Après un petit break, c’est au tour de la chipie de service Lily Allen de prendre possession de la scène. Plus connue pour ses frasques en tous genres que pour ses concerts endiablés, la Britannique a débarqué au Main Square Festival avec le statut de curiosité… et est repartie une heure plus tard avec celui de révélation. Car si Alright, Still et le récent It’s Not Me It’s You sont deux délicieux bonbons pop de studio, rien ne laissait présager une telle maîtrise de la miss sur scène. Présence, look, voix, tout est au top : sexy sans être vulgaire, drôle sans être lourde, sûre d’elle sans être prétentieuse...
Si les yeux n’en ont eu que pour son petit top archi-transparent et son mini-short, les oreilles, elles, ont pu se délecter d’un set parfaitement rôdé, alternant morceaux de ses deux albums, petit passage acoustique et deux reprises : l’une, prévisible ("Oh My God" de Kaiser Chiefs) et l’autre, surprenante mais parfaitement réussie ("Womanizer" de Britney).

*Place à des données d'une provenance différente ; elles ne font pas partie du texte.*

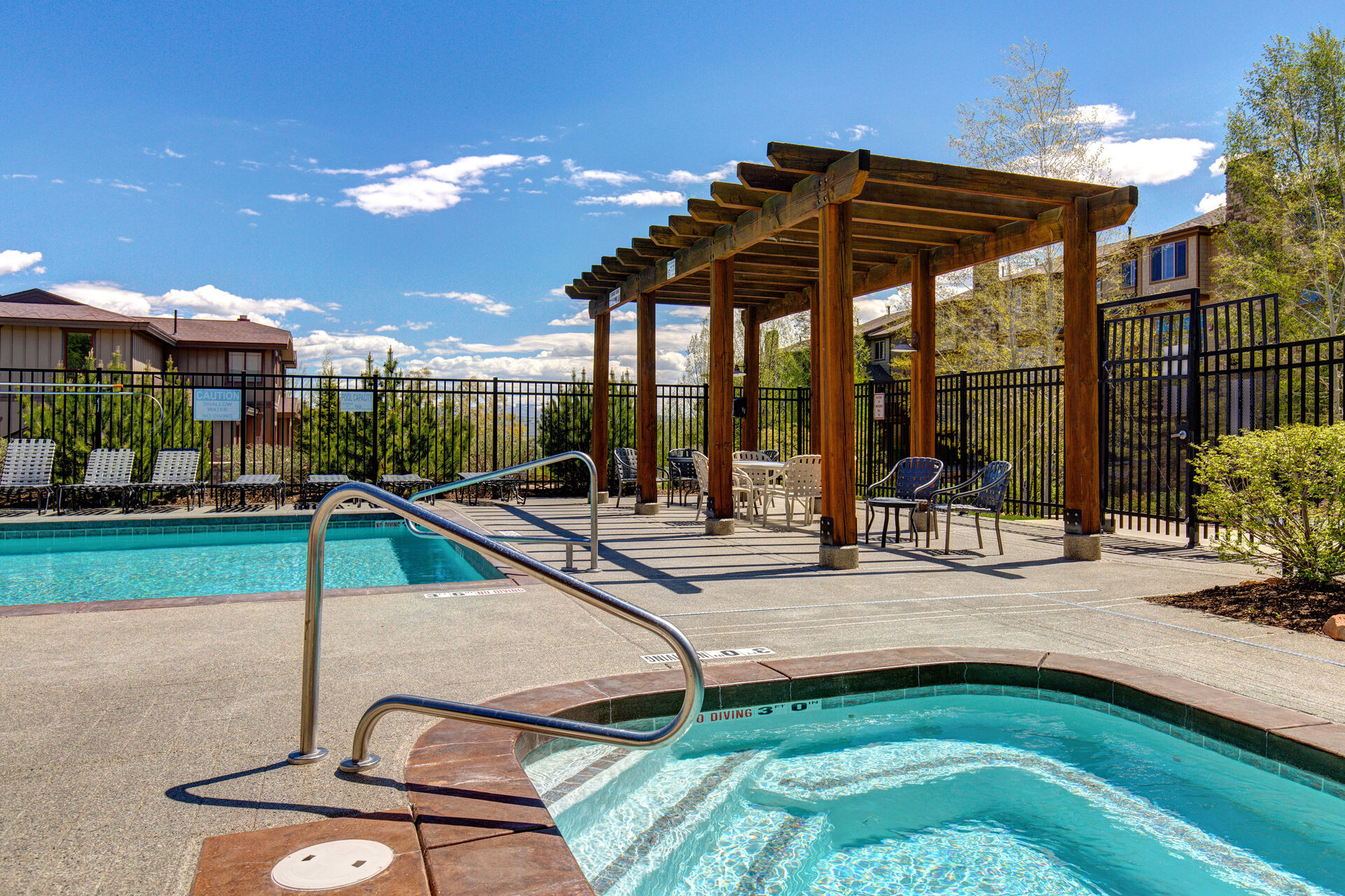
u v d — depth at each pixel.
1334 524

Concours de majeurs levés pour "Fuck You", version longue mi-pop mi-électro de "Not Fair" en guise de conclusion : un hold-up parfait de la part d’une des pop-stars les plus surprenantes du Royaume-Uni. Miss Allen, vous avez gagné un nouveau fan pourtant pas acquis à votre cause en début de journée.

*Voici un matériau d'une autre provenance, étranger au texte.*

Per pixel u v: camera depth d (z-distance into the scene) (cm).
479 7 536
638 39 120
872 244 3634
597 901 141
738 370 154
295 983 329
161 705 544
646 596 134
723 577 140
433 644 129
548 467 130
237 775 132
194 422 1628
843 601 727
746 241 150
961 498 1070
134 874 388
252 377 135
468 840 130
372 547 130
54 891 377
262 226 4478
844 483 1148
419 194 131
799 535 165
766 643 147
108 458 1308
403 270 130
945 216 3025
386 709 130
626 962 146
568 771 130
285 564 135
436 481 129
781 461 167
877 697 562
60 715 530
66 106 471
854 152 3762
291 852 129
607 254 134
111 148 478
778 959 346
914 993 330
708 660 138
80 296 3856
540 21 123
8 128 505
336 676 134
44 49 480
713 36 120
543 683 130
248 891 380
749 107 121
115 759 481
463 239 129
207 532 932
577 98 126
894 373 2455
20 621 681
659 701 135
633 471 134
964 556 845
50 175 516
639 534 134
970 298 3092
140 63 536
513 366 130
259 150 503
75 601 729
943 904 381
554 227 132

Après ces deux prestations, inutile de dire que le public est en feu et que Kanye West n’a plus qu’à assurer le minimum syndical pour emballer la soirée. Avec une nouvelle scène à la hauteur de sa mégalomanie, un répertoire de folie et un public complètement acquis à sa cause, ce show avait d’ailleurs tout pour être l’un des moments forts de l’année. Las ! On sera quitte pour la plus grosse déception de l’année. On y a pourtant cru pendant 2 minutes, le temps d’un "Coldest Winter" introductif où la présence scénique du bonhomme fait des merveilles. Pour la suite du concert, on hésite entre balance de dernière minute et répétition : son dégueulasse avec une basse qui couvre tout, samples inaudibles, transitions nullissimes, mise en scène ringarde (4 filles peinturlurées qui viennent prendre la pause autour de Dieu), morceaux bâclés en une minute (et pas n’importe quels morceaux, hein : "Touch The Sky", "All Falls Down", "Get ‘Em High" ou "Through The Wire"). Bref, on a beau savoir qu’il ne s’agit que du deuxième concert de la tournée, c’est juste indigne d’un type qui prétend être la plus grande star actuelle.

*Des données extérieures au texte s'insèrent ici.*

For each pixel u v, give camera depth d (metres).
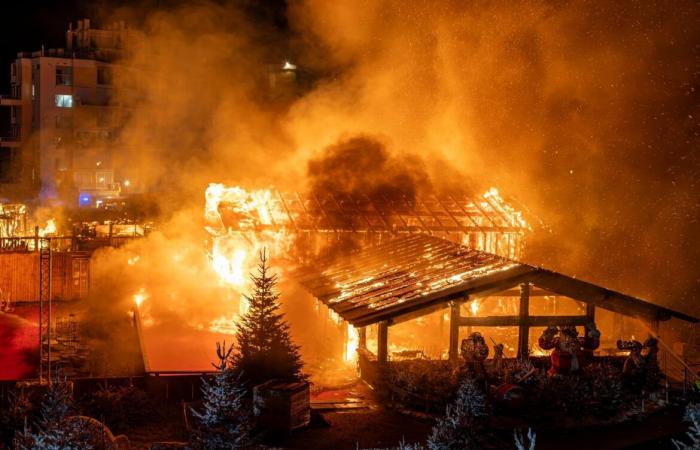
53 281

Finalement, il faudra attendre le dernier quart d’heure pour assister à quelque chose d’à peu près potable, Kanye descendant de son piédestal scénique pour aller au contact du public et jouer (enfin !) quelques morceaux en entier. Mais là encore, le son pêche, et à l’exception de "Jesus Walks", d’une reprise maligne de "American Boy" et surtout d’une version rallongée de "Heartless", il n’y a rien à sauver du concert. Le pseudo-rappel sera d’ailleurs juste risible : deux minutes de "Love Lockdown" et une bouillie sonore que seuls quelques cris de fanatiques ont permis d’identifier comme étant "Stronger". Puis rideau après seulement 1h10 – et pas grand-monde pour en demander plus. Grosse déception de la part d’un mec bourré de talent et dont le dernier album mérite mieux que ce qu’il a récolté comme critiques.
A lire les commentaires ici et là, les problèmes de son et notamment de basse sont monnaie courante au festival – ce qui est tout de même autrement plus problématique que la morgue affichée par les programmateurs. En tout cas, après un show pareil, nos oreilles ont trop souffert pour assister à ce qui reste de la soirée « Behind The Square » (Yuksek, Birdy Nam Nam et Boyz Noize) et, après un bon début, on quitte Arras sur une note amère. Main Square Festival : beaucoup de bruit pour pas grand-chose.